Penelope Trunk, a Broken Vase and Honesty Online
If you’ve never read her blog, it can be a shock at first. It’s a shock because Penelope is honest. Brutally honest, all the time. She gives career advice – good career advice – but always in the context of her own life and her personal problems. Some people are uncomfortable with that. I love it because she always makes me think.
In her last post, she describes a marital fight. In commenting later, she added this:
I guess what I want to show here is that the people who give advice — the bazillions of them — have problems too. It’s just they don’t write about them. And I think it’s weird. I think lots of marriages have broken glass on the floor. But people don’t write about it. And I think lots of people who give great career advice find themselves totally lost at times.
She’s right of course and her comment made me think, because one of the key pieces of advice I give people when they start using social media is ‘be yourself and be honest.’ I think that fakery is impossible in our new hyper-connected world, and that ultimately lying or pretending will hurt you and your career. Recruiters do read what you say online now, and they’ll only do it more and more in the future.
But when I say ‘be honest’ I don’t really mean it do I? Because for most people, total honesty would be an utter disaster. It’s not a disaster for Penelope for one reason: she is such a good writer that she has been able to build a career around her ‘totally honest’ blog persona. What she writes won’t hurt her career because what she writes is her career. Chances are that you won’t be able to do that. I know I can’t.
If I filled my blog with my personal problems, you’d all leave soon enough. For one thing they’re not as interesting as Penelope’s and for another, I couldn’t possibly describe them the way she does. And besides, that’s not why you’re reading my blog – you’re reading here for career advice, not to learn about my life and that’s the difference between Penelope and the rest of us ‘careers experts.’

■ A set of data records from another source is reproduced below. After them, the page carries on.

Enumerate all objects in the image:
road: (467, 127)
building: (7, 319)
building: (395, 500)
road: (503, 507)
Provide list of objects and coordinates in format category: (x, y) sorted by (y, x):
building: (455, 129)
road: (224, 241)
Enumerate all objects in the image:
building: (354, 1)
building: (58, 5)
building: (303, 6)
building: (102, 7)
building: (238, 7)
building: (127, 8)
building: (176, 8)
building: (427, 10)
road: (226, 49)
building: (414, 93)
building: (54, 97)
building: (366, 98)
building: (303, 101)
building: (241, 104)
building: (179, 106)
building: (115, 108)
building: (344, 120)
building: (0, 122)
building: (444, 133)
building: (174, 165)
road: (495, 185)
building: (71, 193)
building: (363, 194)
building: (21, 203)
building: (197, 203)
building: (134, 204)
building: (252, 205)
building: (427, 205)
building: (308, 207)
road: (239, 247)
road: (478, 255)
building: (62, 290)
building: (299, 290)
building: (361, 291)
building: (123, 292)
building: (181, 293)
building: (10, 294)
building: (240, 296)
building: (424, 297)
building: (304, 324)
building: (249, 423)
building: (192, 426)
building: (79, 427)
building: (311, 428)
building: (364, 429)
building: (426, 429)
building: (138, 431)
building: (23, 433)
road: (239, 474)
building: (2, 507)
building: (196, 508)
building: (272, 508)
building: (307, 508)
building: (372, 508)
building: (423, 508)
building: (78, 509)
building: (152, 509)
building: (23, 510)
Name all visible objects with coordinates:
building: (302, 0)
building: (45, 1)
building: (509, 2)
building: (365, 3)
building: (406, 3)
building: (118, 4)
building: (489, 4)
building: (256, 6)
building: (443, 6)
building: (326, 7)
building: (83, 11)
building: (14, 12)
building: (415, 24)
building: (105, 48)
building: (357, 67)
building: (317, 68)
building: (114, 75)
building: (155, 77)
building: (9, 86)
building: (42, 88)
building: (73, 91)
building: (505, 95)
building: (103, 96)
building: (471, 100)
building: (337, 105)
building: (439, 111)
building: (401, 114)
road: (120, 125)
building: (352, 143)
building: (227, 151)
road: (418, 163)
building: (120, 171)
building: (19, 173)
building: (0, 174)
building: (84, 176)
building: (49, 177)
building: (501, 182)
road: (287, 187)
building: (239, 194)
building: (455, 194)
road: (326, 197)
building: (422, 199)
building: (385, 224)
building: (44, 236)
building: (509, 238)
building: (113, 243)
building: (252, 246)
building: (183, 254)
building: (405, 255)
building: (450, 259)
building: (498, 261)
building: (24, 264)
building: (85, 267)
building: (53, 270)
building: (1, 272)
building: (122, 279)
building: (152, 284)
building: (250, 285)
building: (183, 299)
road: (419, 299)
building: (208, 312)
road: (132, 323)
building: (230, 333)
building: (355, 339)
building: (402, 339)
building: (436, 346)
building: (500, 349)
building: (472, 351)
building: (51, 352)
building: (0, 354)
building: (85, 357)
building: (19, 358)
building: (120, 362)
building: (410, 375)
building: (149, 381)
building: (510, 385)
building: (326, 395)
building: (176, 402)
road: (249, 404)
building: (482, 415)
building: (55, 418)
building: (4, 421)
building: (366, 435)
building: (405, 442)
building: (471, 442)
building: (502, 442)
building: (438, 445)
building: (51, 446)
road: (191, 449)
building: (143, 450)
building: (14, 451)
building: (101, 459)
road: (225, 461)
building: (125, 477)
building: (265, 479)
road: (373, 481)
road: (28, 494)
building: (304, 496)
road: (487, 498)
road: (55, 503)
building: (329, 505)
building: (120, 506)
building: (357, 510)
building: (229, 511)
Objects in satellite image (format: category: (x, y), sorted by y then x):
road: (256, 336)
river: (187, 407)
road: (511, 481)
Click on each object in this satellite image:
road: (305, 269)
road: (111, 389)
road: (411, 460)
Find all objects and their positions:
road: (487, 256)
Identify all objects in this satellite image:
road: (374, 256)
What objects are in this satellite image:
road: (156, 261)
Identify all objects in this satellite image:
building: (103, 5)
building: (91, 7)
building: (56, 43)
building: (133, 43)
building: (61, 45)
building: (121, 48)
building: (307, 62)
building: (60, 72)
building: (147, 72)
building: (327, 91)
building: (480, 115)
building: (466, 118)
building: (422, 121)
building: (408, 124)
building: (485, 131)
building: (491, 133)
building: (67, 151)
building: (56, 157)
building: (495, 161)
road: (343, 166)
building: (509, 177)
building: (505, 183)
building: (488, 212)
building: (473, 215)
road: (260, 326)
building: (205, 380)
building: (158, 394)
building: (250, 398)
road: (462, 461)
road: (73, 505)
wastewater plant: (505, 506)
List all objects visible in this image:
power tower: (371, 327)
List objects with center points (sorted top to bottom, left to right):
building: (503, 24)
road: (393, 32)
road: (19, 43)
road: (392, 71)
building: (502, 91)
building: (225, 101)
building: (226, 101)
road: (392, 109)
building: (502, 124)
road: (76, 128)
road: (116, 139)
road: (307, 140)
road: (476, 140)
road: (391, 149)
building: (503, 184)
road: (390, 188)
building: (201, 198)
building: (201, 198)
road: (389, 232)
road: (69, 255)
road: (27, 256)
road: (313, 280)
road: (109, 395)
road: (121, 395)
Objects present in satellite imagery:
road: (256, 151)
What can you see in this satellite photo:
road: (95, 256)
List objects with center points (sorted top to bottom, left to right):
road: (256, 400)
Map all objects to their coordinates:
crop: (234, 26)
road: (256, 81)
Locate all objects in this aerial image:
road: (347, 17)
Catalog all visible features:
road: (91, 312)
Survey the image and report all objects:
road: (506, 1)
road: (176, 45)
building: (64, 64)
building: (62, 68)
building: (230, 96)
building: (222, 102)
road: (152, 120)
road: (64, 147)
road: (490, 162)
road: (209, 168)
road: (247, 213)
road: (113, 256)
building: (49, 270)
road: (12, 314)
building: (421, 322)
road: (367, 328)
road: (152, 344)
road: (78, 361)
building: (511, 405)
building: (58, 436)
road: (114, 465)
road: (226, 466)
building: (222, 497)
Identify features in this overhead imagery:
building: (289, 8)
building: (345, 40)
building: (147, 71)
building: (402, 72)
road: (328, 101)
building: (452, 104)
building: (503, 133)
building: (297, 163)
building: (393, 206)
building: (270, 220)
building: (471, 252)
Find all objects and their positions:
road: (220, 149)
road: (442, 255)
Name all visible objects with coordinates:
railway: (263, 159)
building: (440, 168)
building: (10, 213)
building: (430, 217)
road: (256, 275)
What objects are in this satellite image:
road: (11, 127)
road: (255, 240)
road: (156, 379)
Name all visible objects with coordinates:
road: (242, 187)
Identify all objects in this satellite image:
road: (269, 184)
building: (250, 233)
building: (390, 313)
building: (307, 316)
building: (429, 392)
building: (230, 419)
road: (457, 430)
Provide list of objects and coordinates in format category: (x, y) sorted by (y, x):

So what do I mean when I say you should be honest online if I’m also saying you shouldn’t share your innermost thoughts with everyone (unless you’re Penelope)?
I guess I mean that you should be authentically the best, most competent, most engaging version of your professional self online. In the same way that if you attended a breakfast networking meeting you would wear a nice suit and be polite to everyone you met.
We’re all feeling our way in this new world where so much of what we say is available for others to read and discuss and form opinions on. I used to think I believed in honesty online but now I realize that what I really believe in is edited honesty – unless your name is Penelope Trunk.